Pese a que hoy es defendida desde posiciones de izquierdas, que lo contraponen al modelo neoliberal más salvaje, esta concertación entre empresarios y trabajadores fue la respuesta de la democracia cristiana alemana tanto al empuje revolucionario de los años 1918-1919 como a la creación de la vecina República Democrática Alemana en la posguerra. La correlación de fuerzas, desde luego, era otra en aquellos dos episodios.
Ni la cogestión ni la participación pública han salvado a Volkswagen de una cultura empresarial vertical y cerrada que no ha sabido tomar las mejores decisiones en los momentos precisos.
En el caso de Volkswagen, a este modelo se le suma una considerable participación pública del 20% en la propiedad, que pertenece al land de Baja Sajonia.
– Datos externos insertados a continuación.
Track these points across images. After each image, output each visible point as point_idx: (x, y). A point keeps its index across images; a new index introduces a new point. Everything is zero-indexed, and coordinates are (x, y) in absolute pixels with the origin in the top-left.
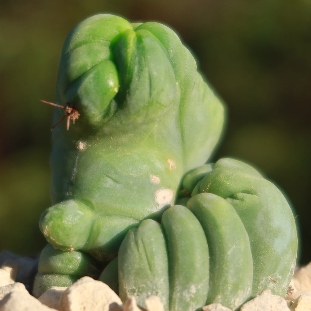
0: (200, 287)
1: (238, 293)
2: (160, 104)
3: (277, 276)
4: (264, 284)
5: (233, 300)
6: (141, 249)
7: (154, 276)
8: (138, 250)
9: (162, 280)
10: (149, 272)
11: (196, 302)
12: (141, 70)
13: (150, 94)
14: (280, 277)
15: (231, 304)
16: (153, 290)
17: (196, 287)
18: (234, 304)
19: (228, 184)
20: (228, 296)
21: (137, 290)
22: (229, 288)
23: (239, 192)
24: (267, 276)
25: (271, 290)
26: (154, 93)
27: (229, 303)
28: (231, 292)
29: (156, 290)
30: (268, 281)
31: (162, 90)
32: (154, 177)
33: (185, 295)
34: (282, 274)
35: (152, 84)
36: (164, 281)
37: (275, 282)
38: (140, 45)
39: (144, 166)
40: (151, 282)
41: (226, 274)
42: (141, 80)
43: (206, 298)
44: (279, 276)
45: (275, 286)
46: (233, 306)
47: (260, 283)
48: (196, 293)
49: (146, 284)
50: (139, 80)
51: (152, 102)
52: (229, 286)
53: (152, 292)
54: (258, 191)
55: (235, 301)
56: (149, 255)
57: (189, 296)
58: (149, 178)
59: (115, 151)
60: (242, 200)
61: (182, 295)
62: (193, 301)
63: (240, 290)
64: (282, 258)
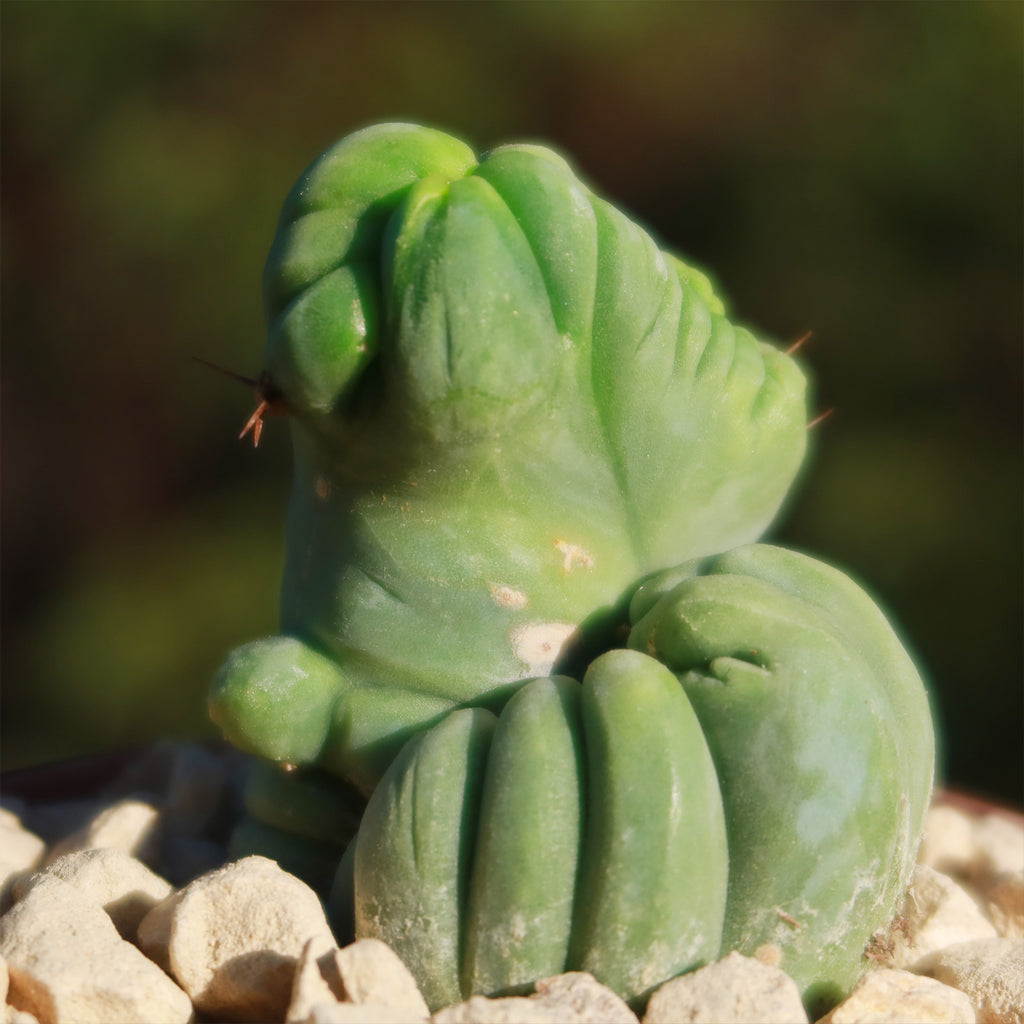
0: (537, 920)
1: (651, 948)
2: (484, 394)
3: (802, 909)
4: (761, 928)
5: (635, 969)
6: (406, 795)
7: (422, 876)
8: (398, 798)
9: (444, 889)
10: (412, 863)
11: (525, 962)
12: (421, 299)
13: (451, 367)
14: (815, 913)
15: (629, 979)
16: (418, 914)
17: (528, 920)
18: (640, 980)
19: (694, 629)
20: (618, 956)
21: (380, 909)
22: (621, 934)
23: (723, 655)
24: (769, 907)
25: (783, 946)
26: (461, 363)
27: (625, 976)
28: (628, 945)
29: (425, 917)
30: (772, 921)
31: (486, 357)
32: (506, 590)
33: (499, 939)
34: (820, 902)
35: (454, 340)
36: (448, 892)
37: (792, 925)
38: (437, 227)
39: (472, 558)
40: (414, 892)
41: (611, 895)
42: (422, 326)
43: (563, 953)
44: (806, 909)
45: (794, 937)
46: (636, 983)
47: (749, 925)
48: (526, 938)
49: (402, 895)
50: (415, 328)
51: (459, 390)
52: (621, 929)
53: (415, 920)
54: (776, 657)
55: (641, 972)
56: (420, 814)
57: (508, 942)
58: (489, 593)
59: (394, 511)
60: (724, 679)
61: (489, 938)
62: (520, 960)
63: (655, 942)
64: (820, 857)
Pero ni la cogestión ni la participación pública han blindado en este caso el futuro del grupo ni de sus puestos de trabajo, que no solo parecen tambalearse en Alemania. Esta coparticipación –en la que cabe remarcar que el poder final de decisión siempre recae sobre los accionistas– no ha sido capaz de garantizar la toma de las decisiones adecuadas por parte de la empresa, que esta misma semana ha anunciado que Audi cerrará su planta de vehículos eléctricos en Bélgica, en la que trabajan 3.000 personas.
El tamaño de la crisis es todavía incierto, no resulta previsible que Alemania deje caer a una de sus principales joyas empresariales, pero como explicará mañana Isidro Esnaola en estas páginas, tampoco el país, que roza la recesión y está al borde de un adelanto electoral, está en su mejor momento económico ni político.